Robert the Pilegrim said:In post 652 of this thread I briefly outlined the evidence for evolution and against the belief that "evolutionist... just throw in millions of years."
http://www.christianforums.com/showthread.php?p=10778623&postcount=652
One of the links I provided was the following:
http://www.talkorigins.org/faqs/molgen/
One of the examples given is the case of GLO deficency.
Very briefly, monkeys, apes and humans share a non-functional gene, and the commonality of the errors that accumulated in that gene is greater for species that appear physiologically to be more closely related, i.e. the errors look just as they would if we evolved from a common ancestor.
Somewhat less briefly:
The production of vitamin C is controlled by several genes, but one in particular produces an enzyme, L-gulonolactone oxidase (GLO), that is required for the last step in the production of vitamin C.

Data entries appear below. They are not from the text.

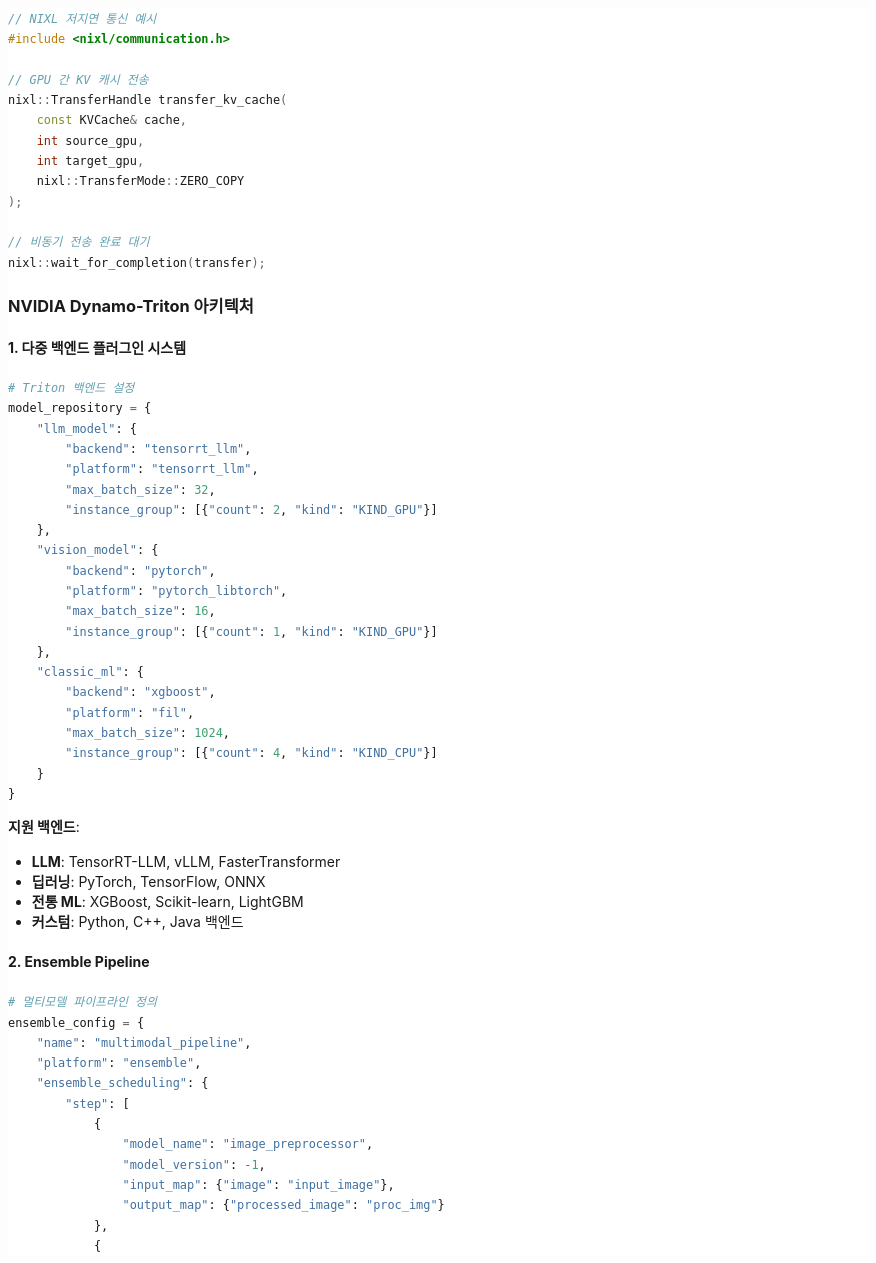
 ```cpp
// NIXL 저지연 통신 예시
#include <nixl/communication.h>

// GPU 간 KV 캐시 전송
nixl::TransferHandle transfer_kv_cache(
    const KVCache& cache,
    int source_gpu,
    int target_gpu,
    nixl::TransferMode::ZERO_COPY
);

// 비동기 전송 완료 대기
nixl::wait_for_completion(transfer);
```

### NVIDIA Dynamo-Triton 아키텍처

#### 1. 다중 백엔드 플러그인 시스템

```python
# Triton 백엔드 설정
model_repository = {
    "llm_model": {
        "backend": "tensorrt_llm",
        "platform": "tensorrt_llm",
        "max_batch_size": 32,
        "instance_group": [{"count": 2, "kind": "KIND_GPU"}]
    },
    "vision_model": {
        "backend": "pytorch",
        "platform": "pytorch_libtorch", 
        "max_batch_size": 16,
        "instance_group": [{"count": 1, "kind": "KIND_GPU"}]
    },
    "classic_ml": {
        "backend": "xgboost",
        "platform": "fil",
        "max_batch_size": 1024,
        "instance_group": [{"count": 4, "kind": "KIND_CPU"}]
    }
}
```

**지원 백엔드**:
- **LLM**: TensorRT-LLM, vLLM, FasterTransformer
- **딥러닝**: PyTorch, TensorFlow, ONNX
- **전통 ML**: XGBoost, Scikit-learn, LightGBM
- **커스텀**: Python, C++, Java 백엔드

#### 2. Ensemble Pipeline

```python
# 멀티모델 파이프라인 정의
ensemble_config = {
    "name": "multimodal_pipeline",
    "platform": "ensemble",
    "ensemble_scheduling": {
        "step": [
            {
                "model_name": "image_preprocessor",
                "model_version": -1,
                "input_map": {"image": "input_image"},
                "output_map": {"processed_image": "proc_img"}
            },
            {
```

All species of mammals that have been examined* have, as is expected, a nearly identical gene for producing GLO in essentially the same spot on the chromosomes.

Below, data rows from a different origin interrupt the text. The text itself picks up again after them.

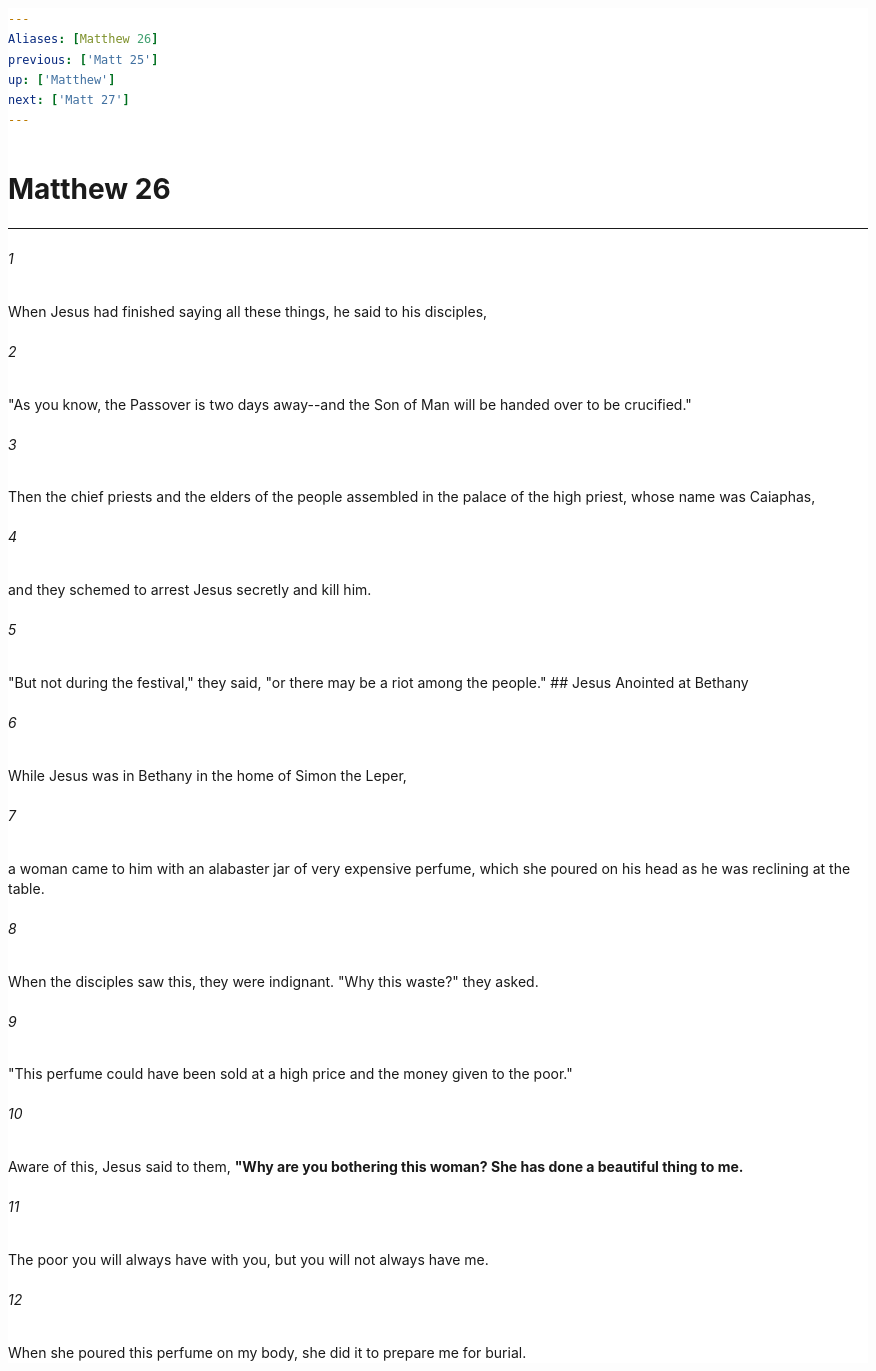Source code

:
 ```yaml
---
Aliases: [Matthew 26]
previous: ['Matt 25']
up: ['Matthew']
next: ['Matt 27']
---
```

# Matthew 26

***


###### 1 
When Jesus had finished saying all these things, he said to his disciples, 

###### 2 
"As you know, the Passover is two days away--and the Son of Man will be handed over to be crucified." 

###### 3 
Then the chief priests and the elders of the people assembled in the palace of the high priest, whose name was Caiaphas, 

###### 4 
and they schemed to arrest Jesus secretly and kill him. 

###### 5 
"But not during the festival," they said, "or there may be a riot among the people." ## Jesus Anointed at Bethany 

###### 6 
While Jesus was in Bethany in the home of Simon the Leper, 

###### 7 
a woman came to him with an alabaster jar of very expensive perfume, which she poured on his head as he was reclining at the table. 

###### 8 
When the disciples saw this, they were indignant. "Why this waste?" they asked. 

###### 9 
"This perfume could have been sold at a high price and the money given to the poor." 

###### 10 
Aware of this, Jesus said to them, **"Why are you bothering this woman? She has done a beautiful thing to me.** 

###### 11 
The poor you will always have with you, but you will not always have me. 

###### 12 
When she poured this perfume on my body, she did it to prepare me for burial.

(*It is fairly expensive to do this kind of work so not every of the thousands of species of mammals have been examined)
But monkeys, apes and humans don't produce GLO, we don't produce our own vitamin C.
An examination of DNA from a human, a chimpanzee, a gorilla, an orangutang and an old world monkey demonstrated that all had the same mutation in the start portion of the gene that produced GLO.
A mutation in the start portion of a gene will generally prevent that gene from being activated at all. In contrast a mutation in the middle of a gene is likely to cause the gene to misbehave, in this case it might create an enzyme that would mal-function rendering the vitamin-C percurser useless, or attacking some other useful bio-chemical, thus a mutation in the middle of the gene will tend to disappear from the gene pool altogether while "merely" stopping the gene in circumstances where there is plenty of vitamin C available from food will allow that mutation to be passed on, and for that non-functional gene to accumulate mutations.
By examining the physiology of the great apes, orangutangs had been placed farthest from humans, then gorillas, with chimpanzees closest and of course monkeys are even farther than orangutangs. In examining the DNA (in particular the gene dealing with vitamin C but other parts as well) it was found that humans share many of the same mutations that chimpanzees have, and that we share fewer with gorillas, fewer still with orangutangs and fewest with the monkey.
Which is what we expect if we evolved from a common ancestor. For some period of time mutations would accumulate which we would share, then as species branched off the mutations they accumulated would be unique to them, while our branch would continue to accumulate mutations unique to ours.
Again, the point here is that we share a non-functional gene and that the differences in the mutations that accumulated in each of the species are what we would expect if descended from a common ancestor in exactly the manner that was predicted by looking at the physiology of the species.
Bla Bla Bla like a said before so what if it is happening now thats great its just infomation of what is happening now and you make it appear to be evolution. mass infomation no conformation. talk origans is the same as i get here, a lot of neat things that happen in our world. were are all the transitional forms on earth. if its random mutation then their would be a lot of species with extra stuff for future use in another species. everything is fullyformed and functional. unless we all evolve at the same time. and so slowly we dont even catch any of it.